Commerzbank und Credit Lyonnais haben sich entschlossen, künftig eine Kooperation zu betreiben, die enger sein soll als jede bisher zwischen europäischen Banken eingegangene Verbindung. Sie verzichten darauf, sich in ihren Heimatländern gegenseitig Konkurrenz zu machen. Sie wollen ihre In- und Auslandsfilialen auch den Kunden des Partners zur Verfügung stellen, sich in Fragen der Finanzierung gegenseitig konsultieren und schließlich gemeinsam ein internationales Banknetz aufbauen.

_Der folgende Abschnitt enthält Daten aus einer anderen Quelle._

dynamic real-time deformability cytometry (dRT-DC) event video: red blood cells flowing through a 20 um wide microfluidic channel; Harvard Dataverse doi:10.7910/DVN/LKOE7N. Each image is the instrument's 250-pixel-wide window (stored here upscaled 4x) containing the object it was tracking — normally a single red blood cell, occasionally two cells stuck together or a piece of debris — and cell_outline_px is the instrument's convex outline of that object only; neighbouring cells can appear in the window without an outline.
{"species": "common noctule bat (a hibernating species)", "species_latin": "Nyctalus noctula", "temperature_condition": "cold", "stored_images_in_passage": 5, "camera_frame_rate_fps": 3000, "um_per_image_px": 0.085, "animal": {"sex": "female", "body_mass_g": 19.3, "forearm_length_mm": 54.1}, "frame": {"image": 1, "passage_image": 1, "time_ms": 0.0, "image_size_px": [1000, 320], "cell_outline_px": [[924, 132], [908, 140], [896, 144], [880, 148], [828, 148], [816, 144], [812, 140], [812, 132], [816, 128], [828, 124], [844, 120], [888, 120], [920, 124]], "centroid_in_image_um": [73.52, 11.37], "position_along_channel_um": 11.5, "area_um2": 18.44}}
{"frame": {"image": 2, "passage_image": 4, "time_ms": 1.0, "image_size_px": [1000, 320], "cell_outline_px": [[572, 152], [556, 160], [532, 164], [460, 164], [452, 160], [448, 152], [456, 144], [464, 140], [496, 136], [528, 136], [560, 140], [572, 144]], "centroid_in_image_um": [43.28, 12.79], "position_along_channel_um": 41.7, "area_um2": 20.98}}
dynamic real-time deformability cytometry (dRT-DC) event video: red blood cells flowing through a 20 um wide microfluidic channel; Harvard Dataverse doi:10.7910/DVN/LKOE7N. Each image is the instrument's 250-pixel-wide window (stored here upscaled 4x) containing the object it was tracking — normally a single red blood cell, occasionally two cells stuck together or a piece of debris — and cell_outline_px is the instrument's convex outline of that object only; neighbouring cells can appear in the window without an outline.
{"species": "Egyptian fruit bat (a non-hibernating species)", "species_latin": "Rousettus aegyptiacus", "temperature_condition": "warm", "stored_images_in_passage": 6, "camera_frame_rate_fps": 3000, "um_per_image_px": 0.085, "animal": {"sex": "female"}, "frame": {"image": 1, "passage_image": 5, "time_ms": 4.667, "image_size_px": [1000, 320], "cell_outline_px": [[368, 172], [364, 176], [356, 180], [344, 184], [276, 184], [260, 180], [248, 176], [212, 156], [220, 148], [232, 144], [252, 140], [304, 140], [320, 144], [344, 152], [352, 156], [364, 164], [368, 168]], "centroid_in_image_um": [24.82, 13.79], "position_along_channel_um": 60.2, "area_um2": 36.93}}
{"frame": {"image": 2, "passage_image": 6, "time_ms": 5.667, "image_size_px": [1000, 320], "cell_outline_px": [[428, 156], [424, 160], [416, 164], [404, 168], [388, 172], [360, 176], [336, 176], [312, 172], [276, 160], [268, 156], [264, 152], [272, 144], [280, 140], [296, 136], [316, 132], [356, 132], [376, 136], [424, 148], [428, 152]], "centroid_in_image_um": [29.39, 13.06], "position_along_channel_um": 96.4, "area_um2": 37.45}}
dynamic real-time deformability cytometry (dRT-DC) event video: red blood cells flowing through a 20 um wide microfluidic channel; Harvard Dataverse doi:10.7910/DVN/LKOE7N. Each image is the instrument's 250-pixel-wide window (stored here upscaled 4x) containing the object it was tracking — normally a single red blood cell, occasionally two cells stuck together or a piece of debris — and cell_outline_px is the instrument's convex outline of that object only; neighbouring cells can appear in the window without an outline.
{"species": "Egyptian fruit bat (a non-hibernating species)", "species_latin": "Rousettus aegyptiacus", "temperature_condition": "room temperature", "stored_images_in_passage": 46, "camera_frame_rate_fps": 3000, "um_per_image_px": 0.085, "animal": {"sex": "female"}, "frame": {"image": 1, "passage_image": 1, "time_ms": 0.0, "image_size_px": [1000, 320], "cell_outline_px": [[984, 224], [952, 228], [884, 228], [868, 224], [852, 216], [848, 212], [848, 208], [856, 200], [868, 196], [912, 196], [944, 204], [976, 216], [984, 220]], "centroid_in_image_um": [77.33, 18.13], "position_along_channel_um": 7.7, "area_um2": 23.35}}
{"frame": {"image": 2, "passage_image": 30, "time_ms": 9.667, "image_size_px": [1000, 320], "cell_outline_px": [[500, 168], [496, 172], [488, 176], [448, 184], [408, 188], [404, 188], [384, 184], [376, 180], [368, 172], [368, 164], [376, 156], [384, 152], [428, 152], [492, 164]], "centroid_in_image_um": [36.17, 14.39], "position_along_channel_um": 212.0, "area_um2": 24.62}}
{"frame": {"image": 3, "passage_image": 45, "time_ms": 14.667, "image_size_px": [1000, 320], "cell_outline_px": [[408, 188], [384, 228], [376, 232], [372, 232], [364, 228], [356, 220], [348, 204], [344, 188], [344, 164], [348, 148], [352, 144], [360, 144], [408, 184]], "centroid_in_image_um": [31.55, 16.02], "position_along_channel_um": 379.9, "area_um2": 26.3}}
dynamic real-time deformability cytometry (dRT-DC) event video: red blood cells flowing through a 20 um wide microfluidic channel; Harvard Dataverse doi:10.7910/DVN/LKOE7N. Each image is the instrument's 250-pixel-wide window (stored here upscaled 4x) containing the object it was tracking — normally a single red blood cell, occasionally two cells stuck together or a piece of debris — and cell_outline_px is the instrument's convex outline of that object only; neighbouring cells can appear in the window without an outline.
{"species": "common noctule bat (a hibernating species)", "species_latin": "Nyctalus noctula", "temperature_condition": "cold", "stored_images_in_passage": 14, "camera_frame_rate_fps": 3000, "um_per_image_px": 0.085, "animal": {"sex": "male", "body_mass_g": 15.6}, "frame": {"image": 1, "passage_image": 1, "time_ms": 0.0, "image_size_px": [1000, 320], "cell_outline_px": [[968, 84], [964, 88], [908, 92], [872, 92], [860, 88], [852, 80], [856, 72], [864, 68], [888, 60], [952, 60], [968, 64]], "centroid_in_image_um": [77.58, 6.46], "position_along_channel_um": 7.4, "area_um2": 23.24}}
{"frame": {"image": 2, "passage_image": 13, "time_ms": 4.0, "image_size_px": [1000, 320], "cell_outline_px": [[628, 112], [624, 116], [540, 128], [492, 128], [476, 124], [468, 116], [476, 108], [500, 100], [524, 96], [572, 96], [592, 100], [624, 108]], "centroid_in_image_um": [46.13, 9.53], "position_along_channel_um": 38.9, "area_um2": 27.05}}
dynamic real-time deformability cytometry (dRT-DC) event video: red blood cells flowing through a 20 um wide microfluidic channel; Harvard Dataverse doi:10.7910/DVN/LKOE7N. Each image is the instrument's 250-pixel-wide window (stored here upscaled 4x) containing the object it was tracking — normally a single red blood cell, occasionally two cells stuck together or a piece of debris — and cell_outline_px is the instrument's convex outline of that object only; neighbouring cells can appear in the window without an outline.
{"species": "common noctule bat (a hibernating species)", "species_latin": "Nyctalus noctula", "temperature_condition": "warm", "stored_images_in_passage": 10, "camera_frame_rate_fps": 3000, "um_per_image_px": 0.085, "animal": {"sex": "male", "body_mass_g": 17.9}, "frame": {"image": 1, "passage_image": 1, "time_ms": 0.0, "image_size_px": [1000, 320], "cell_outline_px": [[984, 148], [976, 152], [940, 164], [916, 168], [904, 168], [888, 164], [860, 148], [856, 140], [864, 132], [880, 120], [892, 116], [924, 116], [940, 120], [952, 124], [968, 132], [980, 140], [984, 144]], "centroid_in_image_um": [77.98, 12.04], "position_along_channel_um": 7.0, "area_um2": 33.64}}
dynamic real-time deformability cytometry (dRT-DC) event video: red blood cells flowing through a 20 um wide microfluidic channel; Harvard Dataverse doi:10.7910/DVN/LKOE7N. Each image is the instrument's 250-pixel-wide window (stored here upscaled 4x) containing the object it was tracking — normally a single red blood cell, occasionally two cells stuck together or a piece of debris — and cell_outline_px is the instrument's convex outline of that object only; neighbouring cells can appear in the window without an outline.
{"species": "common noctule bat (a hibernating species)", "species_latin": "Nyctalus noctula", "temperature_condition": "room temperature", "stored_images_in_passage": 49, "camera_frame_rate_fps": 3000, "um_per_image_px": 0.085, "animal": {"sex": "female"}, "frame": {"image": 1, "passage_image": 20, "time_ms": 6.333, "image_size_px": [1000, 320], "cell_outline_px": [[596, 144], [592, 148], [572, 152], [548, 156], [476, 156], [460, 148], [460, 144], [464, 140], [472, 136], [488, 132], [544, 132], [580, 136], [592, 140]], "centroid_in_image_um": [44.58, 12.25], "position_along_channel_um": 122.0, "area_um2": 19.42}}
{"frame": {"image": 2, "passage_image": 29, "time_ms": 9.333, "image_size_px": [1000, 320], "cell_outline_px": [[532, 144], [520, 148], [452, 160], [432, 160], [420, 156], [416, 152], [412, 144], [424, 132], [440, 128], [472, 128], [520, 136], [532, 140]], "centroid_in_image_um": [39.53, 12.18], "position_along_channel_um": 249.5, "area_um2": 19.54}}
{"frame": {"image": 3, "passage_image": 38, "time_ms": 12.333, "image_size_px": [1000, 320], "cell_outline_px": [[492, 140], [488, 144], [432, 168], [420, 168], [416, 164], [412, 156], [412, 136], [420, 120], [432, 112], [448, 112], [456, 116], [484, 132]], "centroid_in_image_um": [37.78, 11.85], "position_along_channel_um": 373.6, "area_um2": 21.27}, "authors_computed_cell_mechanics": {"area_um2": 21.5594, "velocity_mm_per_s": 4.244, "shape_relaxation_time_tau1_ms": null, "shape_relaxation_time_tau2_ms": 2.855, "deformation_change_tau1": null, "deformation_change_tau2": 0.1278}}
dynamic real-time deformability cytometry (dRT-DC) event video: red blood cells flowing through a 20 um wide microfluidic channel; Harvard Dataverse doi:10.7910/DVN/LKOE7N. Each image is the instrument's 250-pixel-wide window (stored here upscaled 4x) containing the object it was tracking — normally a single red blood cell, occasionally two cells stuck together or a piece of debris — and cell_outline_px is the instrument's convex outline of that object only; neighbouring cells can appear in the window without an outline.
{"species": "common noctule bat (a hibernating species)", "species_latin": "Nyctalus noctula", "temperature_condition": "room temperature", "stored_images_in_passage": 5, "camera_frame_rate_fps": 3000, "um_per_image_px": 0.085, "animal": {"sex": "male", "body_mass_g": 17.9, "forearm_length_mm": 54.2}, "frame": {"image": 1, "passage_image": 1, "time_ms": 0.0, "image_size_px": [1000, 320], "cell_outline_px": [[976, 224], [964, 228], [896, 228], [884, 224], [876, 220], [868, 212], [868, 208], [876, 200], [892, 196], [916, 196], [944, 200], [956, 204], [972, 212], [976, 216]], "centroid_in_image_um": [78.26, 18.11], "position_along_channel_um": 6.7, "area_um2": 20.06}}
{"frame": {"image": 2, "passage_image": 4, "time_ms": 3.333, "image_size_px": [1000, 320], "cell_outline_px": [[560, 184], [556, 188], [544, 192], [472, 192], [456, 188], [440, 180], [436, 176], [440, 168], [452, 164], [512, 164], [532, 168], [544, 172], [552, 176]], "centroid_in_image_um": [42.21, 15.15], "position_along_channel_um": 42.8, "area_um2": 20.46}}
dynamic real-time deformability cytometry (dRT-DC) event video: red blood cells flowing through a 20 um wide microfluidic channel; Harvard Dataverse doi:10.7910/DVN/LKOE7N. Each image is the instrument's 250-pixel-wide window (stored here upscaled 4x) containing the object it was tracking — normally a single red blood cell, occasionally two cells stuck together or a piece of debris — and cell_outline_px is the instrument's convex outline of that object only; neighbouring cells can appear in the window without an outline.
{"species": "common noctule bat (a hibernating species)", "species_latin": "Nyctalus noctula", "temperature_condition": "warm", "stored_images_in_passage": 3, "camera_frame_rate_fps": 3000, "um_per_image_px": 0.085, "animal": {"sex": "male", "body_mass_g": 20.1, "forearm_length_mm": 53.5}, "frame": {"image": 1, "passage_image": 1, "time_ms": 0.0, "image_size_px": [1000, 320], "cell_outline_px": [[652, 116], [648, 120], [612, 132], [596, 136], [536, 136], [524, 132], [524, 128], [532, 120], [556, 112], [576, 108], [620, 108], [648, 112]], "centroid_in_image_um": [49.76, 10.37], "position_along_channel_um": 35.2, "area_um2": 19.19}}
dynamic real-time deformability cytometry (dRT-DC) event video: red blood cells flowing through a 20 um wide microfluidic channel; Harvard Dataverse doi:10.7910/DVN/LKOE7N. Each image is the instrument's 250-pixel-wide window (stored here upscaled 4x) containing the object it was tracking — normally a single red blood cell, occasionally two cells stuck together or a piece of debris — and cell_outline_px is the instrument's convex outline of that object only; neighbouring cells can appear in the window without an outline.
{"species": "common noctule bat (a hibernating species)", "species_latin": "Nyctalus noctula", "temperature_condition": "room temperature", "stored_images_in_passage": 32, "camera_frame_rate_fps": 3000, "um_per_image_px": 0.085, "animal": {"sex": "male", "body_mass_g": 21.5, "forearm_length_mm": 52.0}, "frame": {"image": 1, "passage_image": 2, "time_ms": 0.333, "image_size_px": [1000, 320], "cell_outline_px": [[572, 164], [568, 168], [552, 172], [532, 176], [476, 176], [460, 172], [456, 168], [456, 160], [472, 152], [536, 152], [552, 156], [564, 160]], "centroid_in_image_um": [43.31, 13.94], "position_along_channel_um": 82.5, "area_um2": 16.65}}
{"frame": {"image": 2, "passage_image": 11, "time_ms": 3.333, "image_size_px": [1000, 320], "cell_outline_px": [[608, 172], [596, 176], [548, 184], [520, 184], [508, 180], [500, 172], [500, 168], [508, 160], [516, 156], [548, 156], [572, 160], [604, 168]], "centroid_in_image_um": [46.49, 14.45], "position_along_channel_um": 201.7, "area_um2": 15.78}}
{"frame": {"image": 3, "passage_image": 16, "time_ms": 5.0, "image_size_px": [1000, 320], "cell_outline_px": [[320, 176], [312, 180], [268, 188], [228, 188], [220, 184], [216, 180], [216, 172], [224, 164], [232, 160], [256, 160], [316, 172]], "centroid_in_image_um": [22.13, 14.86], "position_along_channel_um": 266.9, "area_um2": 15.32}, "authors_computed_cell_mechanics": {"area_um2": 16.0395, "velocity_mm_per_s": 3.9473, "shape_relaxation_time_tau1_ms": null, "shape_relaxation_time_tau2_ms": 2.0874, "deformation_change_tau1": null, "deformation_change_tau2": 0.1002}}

Auch die anderen beiden deutschen Großbanken haben bisher gezögert, in den EWG-Ländern, in London oder in den USA eigene Filialen zu gründen. Das hat nicht nur mit dem Risiko zu tun, das sie jedesmal nach den beiden Weltkriegen schmerzlich zu spüren bekamen, sondern auch mit der Erkenntnis, daß für das Kreditgewerbe Kooperation im Auslandsgeschäft heute besser ist als jeder Alleingang.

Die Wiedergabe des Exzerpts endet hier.